ACTIVITY: Locate the word "lines" in the data below, then copy every line that holds it.

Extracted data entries
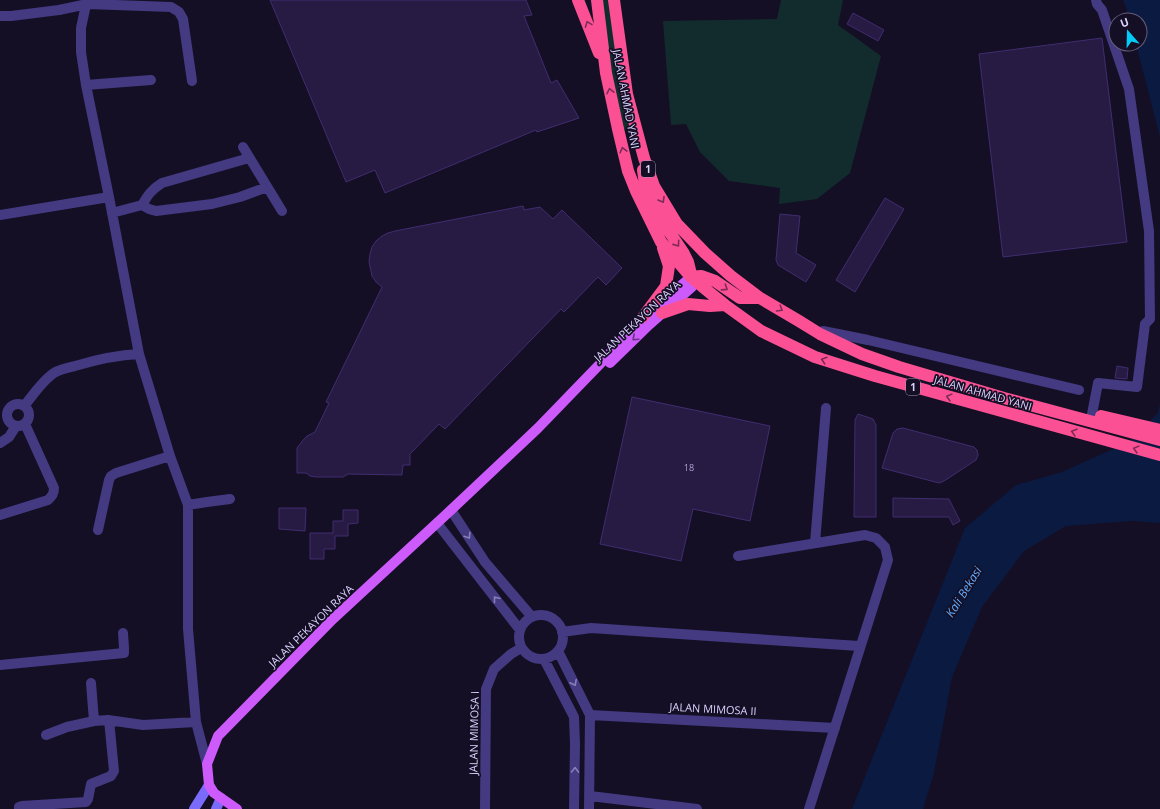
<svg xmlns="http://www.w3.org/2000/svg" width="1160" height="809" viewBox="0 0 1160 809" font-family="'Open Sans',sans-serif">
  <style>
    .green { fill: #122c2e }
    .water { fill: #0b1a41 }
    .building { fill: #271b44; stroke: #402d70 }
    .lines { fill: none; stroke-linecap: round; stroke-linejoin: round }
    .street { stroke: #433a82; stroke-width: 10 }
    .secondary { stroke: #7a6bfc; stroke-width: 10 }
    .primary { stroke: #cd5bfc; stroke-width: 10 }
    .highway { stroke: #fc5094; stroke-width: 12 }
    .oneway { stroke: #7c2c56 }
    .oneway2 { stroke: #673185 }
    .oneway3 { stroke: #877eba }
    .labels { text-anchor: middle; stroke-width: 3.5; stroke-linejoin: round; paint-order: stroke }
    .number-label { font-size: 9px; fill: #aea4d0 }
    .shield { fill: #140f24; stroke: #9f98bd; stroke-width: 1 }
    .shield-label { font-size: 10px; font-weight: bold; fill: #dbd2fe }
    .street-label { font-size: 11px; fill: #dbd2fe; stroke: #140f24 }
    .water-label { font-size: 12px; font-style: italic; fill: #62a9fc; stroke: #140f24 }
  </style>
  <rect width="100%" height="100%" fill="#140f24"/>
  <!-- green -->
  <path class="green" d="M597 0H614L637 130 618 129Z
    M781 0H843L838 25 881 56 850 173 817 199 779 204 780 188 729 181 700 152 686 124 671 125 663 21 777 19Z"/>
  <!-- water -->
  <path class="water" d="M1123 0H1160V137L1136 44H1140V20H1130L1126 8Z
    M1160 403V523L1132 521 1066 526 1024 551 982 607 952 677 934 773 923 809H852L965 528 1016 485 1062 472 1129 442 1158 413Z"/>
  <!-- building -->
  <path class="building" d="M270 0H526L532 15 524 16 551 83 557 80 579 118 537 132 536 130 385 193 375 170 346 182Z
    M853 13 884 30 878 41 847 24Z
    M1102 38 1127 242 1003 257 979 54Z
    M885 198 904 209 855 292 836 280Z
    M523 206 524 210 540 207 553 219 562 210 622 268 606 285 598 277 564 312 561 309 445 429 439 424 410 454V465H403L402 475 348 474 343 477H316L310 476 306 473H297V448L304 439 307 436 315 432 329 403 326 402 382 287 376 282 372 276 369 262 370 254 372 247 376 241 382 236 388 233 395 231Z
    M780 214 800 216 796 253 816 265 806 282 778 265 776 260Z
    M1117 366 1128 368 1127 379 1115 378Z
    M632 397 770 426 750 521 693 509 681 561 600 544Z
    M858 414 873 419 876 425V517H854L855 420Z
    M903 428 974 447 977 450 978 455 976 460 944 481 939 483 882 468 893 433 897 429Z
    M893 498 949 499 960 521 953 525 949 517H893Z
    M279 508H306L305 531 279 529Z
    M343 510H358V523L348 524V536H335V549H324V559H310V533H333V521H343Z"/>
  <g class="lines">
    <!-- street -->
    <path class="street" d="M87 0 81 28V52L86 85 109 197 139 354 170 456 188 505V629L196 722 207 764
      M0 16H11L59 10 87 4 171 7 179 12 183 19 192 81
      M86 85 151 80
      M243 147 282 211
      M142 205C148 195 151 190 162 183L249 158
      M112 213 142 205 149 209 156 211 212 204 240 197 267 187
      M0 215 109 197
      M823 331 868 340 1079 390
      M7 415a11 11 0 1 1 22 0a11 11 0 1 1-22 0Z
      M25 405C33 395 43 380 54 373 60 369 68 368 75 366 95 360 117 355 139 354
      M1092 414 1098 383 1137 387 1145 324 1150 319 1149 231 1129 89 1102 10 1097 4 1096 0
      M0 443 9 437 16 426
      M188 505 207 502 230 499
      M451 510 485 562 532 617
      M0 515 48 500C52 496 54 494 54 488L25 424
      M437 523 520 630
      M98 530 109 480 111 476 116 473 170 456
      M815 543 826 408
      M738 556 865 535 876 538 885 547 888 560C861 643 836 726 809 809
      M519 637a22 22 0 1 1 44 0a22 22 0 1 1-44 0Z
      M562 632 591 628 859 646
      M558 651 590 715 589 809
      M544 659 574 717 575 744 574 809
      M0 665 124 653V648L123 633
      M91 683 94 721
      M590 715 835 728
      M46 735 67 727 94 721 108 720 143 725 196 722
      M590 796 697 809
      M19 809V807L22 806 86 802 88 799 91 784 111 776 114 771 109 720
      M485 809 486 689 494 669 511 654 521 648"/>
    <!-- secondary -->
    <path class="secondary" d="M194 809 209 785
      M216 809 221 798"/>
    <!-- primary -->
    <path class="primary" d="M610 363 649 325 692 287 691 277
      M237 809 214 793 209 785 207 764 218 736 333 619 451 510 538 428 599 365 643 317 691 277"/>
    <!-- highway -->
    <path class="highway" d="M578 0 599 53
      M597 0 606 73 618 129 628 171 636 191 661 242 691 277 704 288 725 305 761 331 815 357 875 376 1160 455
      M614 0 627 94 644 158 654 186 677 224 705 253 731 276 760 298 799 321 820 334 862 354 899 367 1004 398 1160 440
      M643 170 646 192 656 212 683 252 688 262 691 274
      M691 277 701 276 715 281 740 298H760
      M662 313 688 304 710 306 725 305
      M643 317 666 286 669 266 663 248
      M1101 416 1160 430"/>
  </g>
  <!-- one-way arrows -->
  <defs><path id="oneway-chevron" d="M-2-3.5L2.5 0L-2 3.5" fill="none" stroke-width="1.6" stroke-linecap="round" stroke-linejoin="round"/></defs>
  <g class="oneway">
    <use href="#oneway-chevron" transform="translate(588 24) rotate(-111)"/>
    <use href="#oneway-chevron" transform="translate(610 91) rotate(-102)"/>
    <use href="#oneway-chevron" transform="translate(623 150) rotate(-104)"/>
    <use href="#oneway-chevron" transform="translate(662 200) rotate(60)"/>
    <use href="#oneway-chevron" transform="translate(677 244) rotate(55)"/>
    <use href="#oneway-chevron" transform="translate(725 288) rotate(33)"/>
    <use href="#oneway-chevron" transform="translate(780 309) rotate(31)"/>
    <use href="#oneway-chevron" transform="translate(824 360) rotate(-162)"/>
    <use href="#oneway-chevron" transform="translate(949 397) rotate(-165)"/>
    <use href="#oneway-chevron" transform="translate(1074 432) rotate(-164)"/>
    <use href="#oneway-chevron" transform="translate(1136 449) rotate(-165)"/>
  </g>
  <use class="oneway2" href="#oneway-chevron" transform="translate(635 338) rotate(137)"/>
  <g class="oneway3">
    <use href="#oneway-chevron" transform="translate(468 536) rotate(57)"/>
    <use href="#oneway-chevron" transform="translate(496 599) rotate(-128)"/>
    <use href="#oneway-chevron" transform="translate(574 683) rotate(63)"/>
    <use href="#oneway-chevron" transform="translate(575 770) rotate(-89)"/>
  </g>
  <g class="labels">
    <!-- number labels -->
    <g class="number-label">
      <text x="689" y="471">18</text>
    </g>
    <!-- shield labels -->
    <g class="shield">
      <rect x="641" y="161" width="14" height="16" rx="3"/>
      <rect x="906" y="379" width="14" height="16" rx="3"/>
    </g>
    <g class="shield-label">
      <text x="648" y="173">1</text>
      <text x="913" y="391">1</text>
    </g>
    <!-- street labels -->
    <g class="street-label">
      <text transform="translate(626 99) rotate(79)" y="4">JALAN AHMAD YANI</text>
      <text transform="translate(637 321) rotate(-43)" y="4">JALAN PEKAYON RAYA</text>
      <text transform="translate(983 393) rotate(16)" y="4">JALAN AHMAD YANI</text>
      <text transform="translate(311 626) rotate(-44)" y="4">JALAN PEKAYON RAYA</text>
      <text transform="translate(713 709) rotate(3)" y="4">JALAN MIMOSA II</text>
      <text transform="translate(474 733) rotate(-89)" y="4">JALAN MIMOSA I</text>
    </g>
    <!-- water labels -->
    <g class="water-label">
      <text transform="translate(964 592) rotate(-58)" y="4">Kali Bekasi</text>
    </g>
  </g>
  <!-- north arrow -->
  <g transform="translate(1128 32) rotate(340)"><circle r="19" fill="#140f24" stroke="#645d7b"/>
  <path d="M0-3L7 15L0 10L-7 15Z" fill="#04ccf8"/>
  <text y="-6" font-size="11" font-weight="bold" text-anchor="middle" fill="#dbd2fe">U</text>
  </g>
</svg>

PROBLEM SOLUTION:
    .lines { fill: none; stroke-linecap: round; stroke-linejoin: round }
  <g class="lines">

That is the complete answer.